# Aim of the task
Go through the records and filter out every line lacking the word "right"; copy the lines that remain.

# Given records
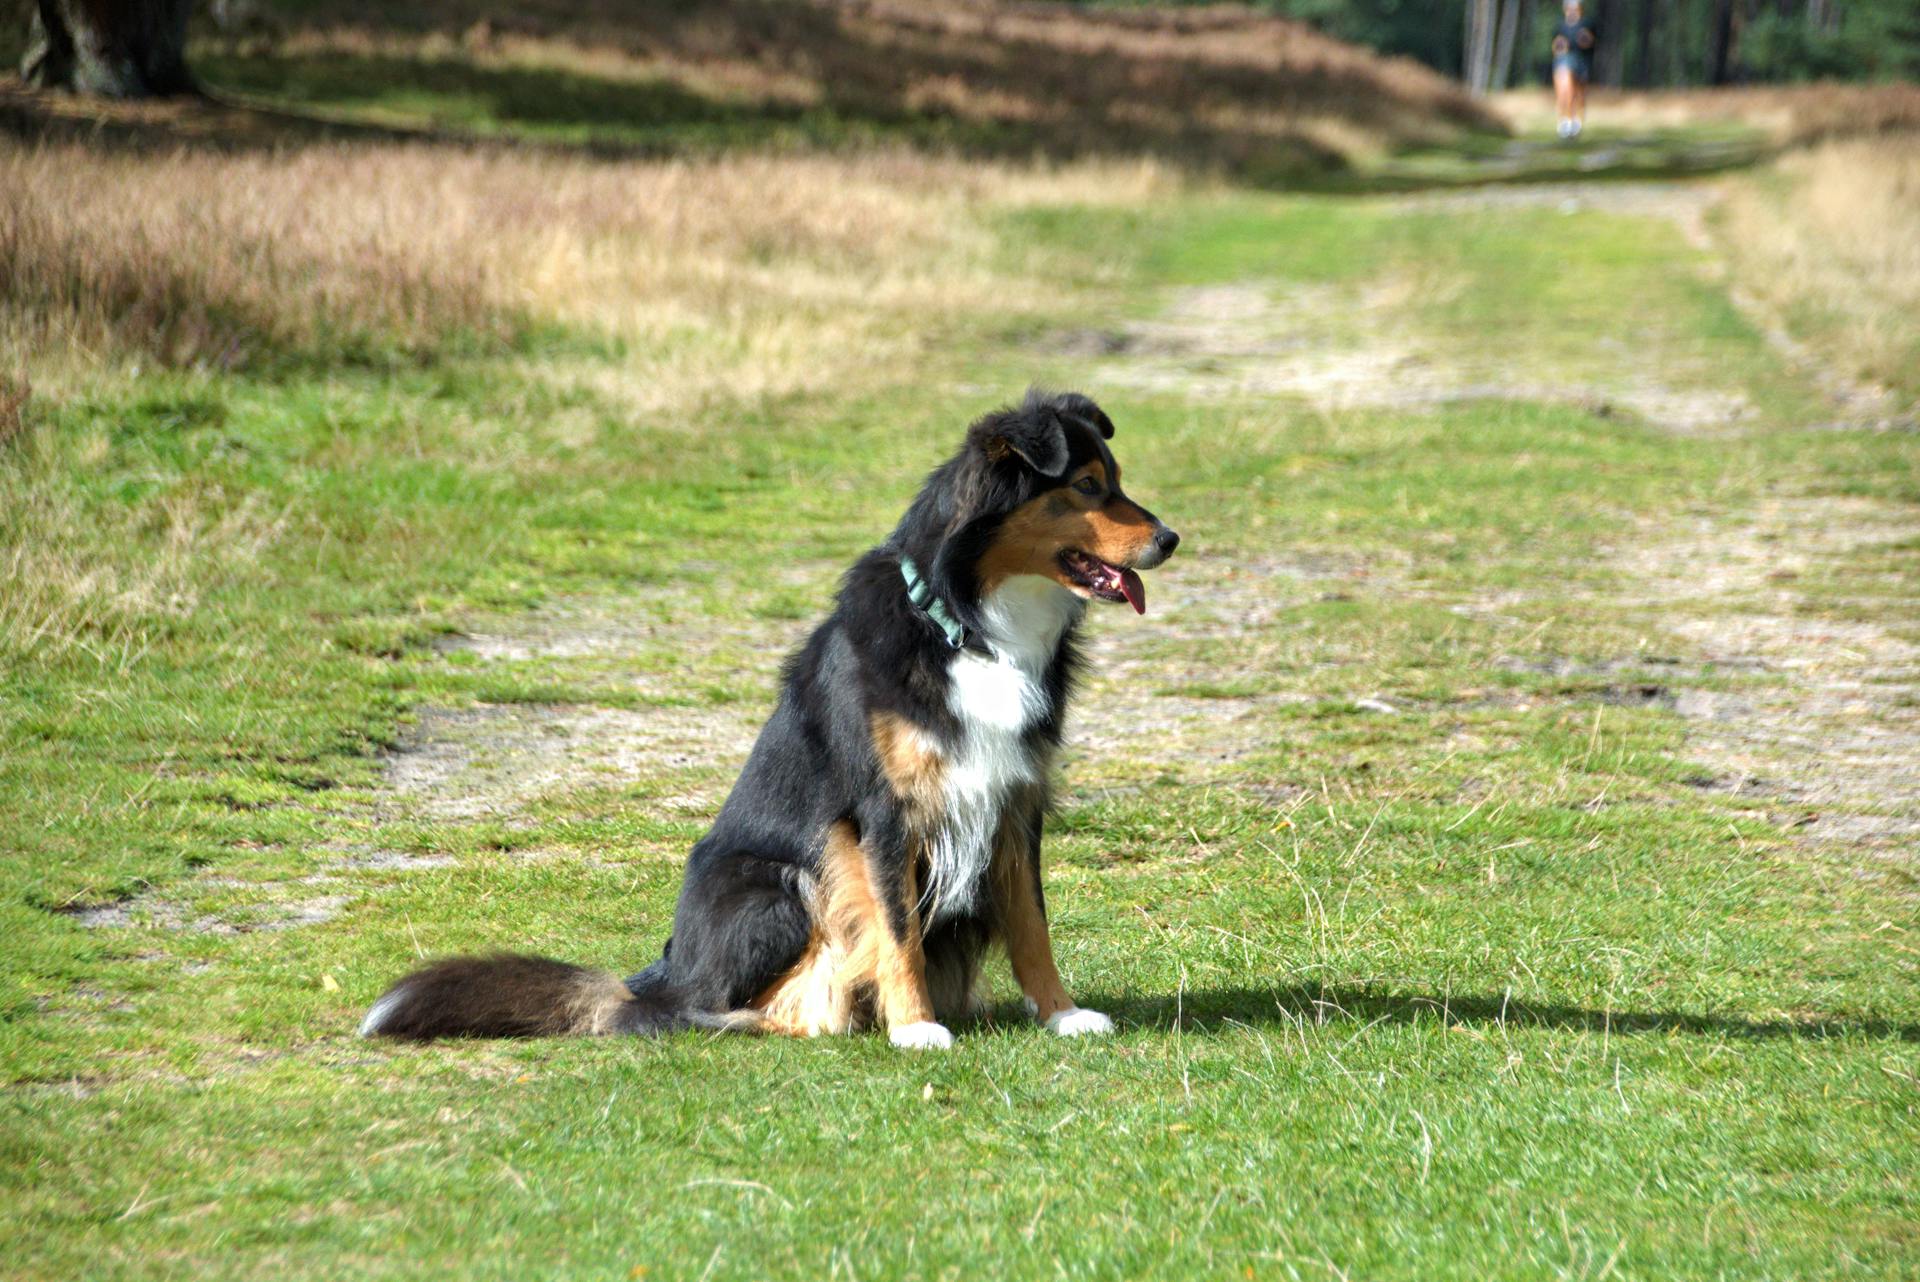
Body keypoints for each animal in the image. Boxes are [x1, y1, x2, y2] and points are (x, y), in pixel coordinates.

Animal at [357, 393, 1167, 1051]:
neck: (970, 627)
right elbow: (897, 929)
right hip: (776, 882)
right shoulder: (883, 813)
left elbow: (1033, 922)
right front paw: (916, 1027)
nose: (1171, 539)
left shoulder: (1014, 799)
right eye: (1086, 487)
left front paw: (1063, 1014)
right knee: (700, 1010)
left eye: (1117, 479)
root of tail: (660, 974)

# Completed task
right elbow: (897, 929)
right hip: (776, 882)
right shoulder: (883, 813)
right front paw: (916, 1027)
right eye: (1086, 487)
right knee: (700, 1010)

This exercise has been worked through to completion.